WRITTEN INSTRUCTION -> Reproduce the court opinion's passage below word for word, starting with "JOHN THOMAS MURRAY, |" and ending after "the certificate of appealability.".
##### DOCUMENT SEGMENT #####
JOHN THOMAS MURRAY, |
|
v. | |
RITA MAXWELL, Warden, |
John Thomas Murray seeks to appeal from the district court's order dismissing his 28 U.S.C. § 2254 petition. He has not obtained a certificate of appealability as required by 28 U.S.C. § 2253(c)(1)(A). However, pursuant to Fed. R. App. P. 22(b), we construe his notice of appeal as a request for a certificate of appealability. See Hoxsie v. Kerby, 108 F.3d 1239, 1241 (10th Cir.), cert. denied, 118 S. Ct. 126 (1997). Because Murray has failed to make "a substantial showing of the denial of a constitutional right," 28 U.S.C. § 2253(c)(2), we deny the certificate of appealability.
On March 12, 1995, Murray pleaded guilty in Oklahoma state court to charges of conspiracy, trafficking in illegal drugs, and possession of cocaine with intent to distribute. On March 17, 1995, he was sentenced to 15 years on each count, to run concurrently. He did not appeal. Prior to Murray's guilty pleas, on November 15, 1994, $4,685 in funds claimed by Murray had been ordered forfeited because they were deemed to have been found in close proximity to the drugs. On April 17, 1997, Murray cited this fact in applying for state post-conviction relief based on the Double Jeopardy Clause of the Fifth Amendment. Oklahoma courts held, inter alia, that Murray's claim was waived. Murray subsequently filed the present petition in United States District Court for the Western District of Oklahoma, raising the same argument. The magistrate judge assigned to the case determined that Murray's claim was procedurally barred, and that the claim lacked merit in any event. The district court adopted the magistrate judge's Report and Recommendation in its entirety.
##### MATERIAL #####
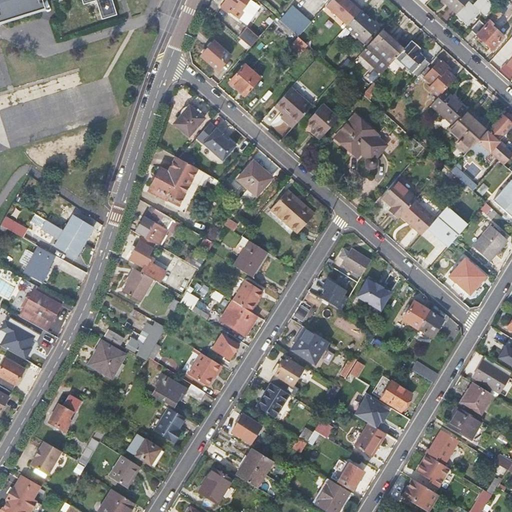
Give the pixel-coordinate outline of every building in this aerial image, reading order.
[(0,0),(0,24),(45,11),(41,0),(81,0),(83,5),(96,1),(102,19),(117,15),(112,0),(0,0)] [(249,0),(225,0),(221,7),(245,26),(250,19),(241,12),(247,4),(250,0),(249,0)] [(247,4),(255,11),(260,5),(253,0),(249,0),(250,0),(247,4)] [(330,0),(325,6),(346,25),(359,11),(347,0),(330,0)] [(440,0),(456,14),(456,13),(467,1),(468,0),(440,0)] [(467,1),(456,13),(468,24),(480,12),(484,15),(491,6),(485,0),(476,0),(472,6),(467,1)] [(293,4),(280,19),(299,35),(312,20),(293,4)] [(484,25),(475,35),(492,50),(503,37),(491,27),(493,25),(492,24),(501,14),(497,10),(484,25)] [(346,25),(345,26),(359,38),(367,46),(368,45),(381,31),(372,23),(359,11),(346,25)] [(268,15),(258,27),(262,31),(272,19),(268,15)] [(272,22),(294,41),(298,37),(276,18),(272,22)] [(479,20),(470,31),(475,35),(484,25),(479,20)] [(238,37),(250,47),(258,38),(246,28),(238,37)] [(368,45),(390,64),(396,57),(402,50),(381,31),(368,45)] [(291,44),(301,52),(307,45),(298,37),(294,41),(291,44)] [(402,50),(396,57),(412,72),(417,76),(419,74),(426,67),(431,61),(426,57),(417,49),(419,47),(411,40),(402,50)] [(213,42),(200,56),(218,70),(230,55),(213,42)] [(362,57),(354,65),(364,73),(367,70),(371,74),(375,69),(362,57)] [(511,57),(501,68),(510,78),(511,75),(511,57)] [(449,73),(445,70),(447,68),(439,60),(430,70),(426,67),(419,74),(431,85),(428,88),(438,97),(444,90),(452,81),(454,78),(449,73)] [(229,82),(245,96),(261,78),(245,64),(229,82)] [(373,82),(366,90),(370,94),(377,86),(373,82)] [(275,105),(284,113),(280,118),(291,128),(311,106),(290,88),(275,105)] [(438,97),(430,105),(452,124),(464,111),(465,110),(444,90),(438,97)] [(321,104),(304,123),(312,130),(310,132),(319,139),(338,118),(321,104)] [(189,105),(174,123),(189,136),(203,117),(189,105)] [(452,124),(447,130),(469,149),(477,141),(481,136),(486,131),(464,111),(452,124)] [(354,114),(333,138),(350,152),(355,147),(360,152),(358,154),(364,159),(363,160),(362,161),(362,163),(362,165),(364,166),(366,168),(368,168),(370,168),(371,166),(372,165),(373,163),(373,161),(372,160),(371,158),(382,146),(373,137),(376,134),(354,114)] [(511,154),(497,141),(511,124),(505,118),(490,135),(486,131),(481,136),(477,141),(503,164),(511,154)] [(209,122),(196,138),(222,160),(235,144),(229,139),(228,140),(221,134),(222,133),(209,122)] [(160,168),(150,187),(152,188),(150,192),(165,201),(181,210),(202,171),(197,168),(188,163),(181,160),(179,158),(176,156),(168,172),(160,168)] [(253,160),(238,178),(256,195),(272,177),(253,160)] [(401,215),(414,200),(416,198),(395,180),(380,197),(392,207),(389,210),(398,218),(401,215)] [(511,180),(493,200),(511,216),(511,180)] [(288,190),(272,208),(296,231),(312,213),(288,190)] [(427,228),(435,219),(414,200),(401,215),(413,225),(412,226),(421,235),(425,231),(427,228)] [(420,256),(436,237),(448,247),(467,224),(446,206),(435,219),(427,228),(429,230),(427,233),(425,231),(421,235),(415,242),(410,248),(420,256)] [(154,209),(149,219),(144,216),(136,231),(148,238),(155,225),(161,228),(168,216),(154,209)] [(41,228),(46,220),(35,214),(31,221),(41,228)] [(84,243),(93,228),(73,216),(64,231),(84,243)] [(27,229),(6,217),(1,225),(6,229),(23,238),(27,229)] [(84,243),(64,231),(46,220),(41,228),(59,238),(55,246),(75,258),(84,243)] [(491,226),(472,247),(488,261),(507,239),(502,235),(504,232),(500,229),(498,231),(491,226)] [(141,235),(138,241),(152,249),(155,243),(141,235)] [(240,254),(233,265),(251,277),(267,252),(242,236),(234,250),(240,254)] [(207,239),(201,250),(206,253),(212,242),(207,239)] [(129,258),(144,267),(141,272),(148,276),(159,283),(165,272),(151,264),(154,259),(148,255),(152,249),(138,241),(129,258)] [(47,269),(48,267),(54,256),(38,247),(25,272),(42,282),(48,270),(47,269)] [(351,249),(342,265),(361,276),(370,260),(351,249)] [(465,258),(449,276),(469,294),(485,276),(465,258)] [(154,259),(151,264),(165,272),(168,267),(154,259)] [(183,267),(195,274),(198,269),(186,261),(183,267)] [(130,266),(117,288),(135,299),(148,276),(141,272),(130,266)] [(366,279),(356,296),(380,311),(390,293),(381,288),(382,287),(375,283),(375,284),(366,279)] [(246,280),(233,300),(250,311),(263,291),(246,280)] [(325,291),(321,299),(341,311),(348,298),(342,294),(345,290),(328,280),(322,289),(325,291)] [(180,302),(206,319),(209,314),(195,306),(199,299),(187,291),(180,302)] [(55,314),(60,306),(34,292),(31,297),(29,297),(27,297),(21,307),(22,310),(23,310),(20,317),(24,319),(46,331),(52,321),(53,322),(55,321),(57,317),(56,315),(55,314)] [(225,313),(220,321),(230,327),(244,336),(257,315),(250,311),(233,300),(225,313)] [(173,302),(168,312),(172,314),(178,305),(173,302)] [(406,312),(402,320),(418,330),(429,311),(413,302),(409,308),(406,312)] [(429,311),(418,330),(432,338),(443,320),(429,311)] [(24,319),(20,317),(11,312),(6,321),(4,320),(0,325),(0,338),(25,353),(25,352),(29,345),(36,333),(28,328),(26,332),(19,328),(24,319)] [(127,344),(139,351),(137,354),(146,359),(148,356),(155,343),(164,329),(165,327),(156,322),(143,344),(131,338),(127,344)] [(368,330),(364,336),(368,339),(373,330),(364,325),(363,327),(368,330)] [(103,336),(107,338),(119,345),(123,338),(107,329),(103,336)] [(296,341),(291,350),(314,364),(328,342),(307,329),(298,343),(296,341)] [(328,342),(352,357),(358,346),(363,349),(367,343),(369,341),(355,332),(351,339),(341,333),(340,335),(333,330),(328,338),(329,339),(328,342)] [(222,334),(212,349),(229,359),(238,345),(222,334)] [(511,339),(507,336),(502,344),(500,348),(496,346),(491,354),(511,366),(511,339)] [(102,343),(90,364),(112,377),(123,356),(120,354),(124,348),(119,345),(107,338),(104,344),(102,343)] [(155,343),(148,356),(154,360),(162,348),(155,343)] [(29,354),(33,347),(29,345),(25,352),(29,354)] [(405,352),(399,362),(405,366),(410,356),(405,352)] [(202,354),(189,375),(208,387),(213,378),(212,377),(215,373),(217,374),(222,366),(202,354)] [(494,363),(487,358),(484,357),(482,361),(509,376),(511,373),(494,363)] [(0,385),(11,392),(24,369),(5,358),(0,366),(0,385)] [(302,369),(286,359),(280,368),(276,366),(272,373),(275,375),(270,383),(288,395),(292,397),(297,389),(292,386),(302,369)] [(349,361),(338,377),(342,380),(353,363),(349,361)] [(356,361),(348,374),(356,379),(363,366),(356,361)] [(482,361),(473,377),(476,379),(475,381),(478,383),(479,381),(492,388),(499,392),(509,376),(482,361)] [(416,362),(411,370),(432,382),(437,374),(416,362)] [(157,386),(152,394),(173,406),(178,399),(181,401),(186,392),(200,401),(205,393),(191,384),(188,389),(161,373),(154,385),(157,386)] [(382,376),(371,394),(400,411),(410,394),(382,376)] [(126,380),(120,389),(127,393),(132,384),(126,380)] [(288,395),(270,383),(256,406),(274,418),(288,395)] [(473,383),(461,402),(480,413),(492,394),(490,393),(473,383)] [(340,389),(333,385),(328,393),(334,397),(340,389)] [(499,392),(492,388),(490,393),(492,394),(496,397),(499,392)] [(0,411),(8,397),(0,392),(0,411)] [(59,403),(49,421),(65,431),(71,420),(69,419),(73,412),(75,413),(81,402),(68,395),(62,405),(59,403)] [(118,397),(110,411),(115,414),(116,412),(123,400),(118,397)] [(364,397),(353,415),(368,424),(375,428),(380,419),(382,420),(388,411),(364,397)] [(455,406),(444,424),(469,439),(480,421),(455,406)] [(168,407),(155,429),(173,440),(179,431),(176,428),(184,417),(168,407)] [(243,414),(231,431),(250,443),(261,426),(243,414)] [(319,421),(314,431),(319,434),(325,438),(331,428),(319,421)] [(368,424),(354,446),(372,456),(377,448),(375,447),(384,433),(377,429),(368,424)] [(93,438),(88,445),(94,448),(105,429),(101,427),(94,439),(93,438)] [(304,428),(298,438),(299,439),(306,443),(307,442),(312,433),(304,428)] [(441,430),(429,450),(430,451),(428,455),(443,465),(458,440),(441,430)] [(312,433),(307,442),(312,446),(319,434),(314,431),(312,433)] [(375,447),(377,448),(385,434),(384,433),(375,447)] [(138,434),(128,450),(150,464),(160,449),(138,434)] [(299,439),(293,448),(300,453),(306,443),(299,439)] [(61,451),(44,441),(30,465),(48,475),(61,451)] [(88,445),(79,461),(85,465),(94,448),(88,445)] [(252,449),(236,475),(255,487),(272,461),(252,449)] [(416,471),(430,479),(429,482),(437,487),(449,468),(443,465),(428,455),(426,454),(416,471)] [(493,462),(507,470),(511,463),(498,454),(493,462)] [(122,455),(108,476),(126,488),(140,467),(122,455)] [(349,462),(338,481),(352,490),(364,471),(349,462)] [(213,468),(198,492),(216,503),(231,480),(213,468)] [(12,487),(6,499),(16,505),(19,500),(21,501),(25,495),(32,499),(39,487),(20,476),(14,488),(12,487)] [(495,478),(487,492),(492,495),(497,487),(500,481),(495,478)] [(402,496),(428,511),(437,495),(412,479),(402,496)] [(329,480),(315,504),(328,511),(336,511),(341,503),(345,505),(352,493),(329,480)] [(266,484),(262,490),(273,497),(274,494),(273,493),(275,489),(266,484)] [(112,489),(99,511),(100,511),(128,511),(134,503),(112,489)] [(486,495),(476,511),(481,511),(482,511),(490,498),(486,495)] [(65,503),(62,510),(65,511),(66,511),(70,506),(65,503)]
#####
OUTPUT ->
JOHN THOMAS MURRAY, |
|
v. | |
RITA MAXWELL, Warden, |
John Thomas Murray seeks to appeal from the district court's order dismissing his 28 U.S.C. § 2254 petition. He has not obtained a certificate of appealability as required by 28 U.S.C. § 2253(c)(1)(A). However, pursuant to Fed. R. App. P. 22(b), we construe his notice of appeal as a request for a certificate of appealability. See Hoxsie v. Kerby, 108 F.3d 1239, 1241 (10th Cir.), cert. denied, 118 S. Ct. 126 (1997). Because Murray has failed to make "a substantial showing of the denial of a constitutional right," 28 U.S.C. § 2253(c)(2), we deny the certificate of appealability.